Required work.
Revise the passage on Fed support for the financial sector, giving everything from "The most important" down to "Bush administration’s TARP." with "Fed" changed to "Federal Reserve".

Extract provided.
────────────────────────────────────────
As she writes: “TARP funds were a mere seven percent of total funds disbursed by federal government to aid the financial sector since 2007 … the more we focus on the much-despised TARP, the less we see the invisible hand of the Fed doing the heavy lifting.”

The most important elements of the government intervention on behalf of the financial sector have been Fed actions: low interest rates and Fed asset purchases. Rock-bottom interest rates have allowed banks to borrow money from the Fed at close to no cost and then to lend those funds to the Treasury at a several-percent, zero-risk, profit. (Maybe we should allow unemployed workers to form “banks” like these. It would take a lot of pressure off state unemployment insurance systems.)

The Fed has also purchased a lot of troubled assets from financial institutions, helping to clear those bad loans from the private sector’s balance sheets in quantities that dwarf the Bush administration’s TARP.

Where I differ from Bottari is on the implications for taxpayers. She argues that the Fed’s actions put taxpayers at risk. But, even if every asset the Fed bought suddenly lost all its value, US taxpayers need not be on the hook for any of the losses. The Fed has limitless ability to print money. The only risk here is that the Fed’s actions increase the money supply and that this results in inflation. But, as with other discussions of Fed policy (quantitative easing, for example), the challenge we face now is deflation, not inflation, so the risks are slight.
────────────────────────────────────────
Data for review.
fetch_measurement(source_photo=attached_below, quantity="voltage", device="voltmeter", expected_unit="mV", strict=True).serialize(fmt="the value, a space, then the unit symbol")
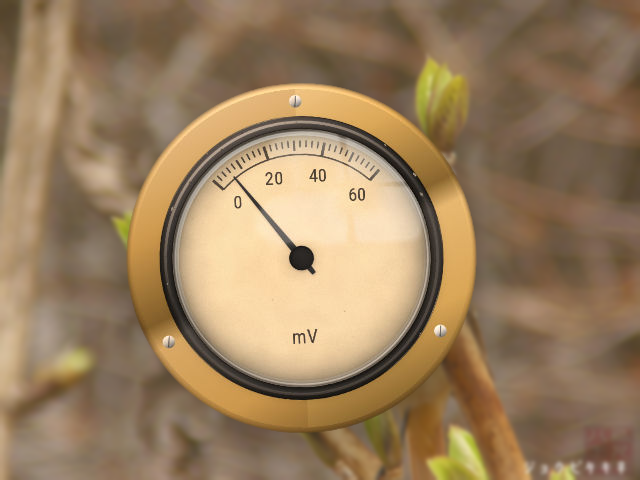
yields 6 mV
────────────────────────────────────────
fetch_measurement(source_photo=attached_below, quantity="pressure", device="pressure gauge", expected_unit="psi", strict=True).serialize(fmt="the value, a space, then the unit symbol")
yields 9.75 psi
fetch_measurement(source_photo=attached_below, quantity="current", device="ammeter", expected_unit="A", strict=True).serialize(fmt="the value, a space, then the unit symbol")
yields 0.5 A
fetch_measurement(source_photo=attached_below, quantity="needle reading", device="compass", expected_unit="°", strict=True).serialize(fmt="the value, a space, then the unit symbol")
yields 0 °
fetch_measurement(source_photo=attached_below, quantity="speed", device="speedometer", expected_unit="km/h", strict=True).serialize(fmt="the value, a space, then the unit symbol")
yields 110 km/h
────────────────────────────────────────
Solution for this problem.
The most important elements of the government intervention on behalf of the financial sector have been Federal Reserve actions: low interest rates and Federal Reserve asset purchases. Rock-bottom interest rates have allowed banks to borrow money from the Federal Reserve at close to no cost and then to lend those funds to the Treasury at a several-percent, zero-risk, profit. (Maybe we should allow unemployed workers to form “banks” like these. It would take a lot of pressure off state unemployment insurance systems.)

The Federal Reserve has also purchased a lot of troubled assets from financial institutions, helping to clear those bad loans from the private sector’s balance sheets in quantities that dwarf the Bush administration’s TARP.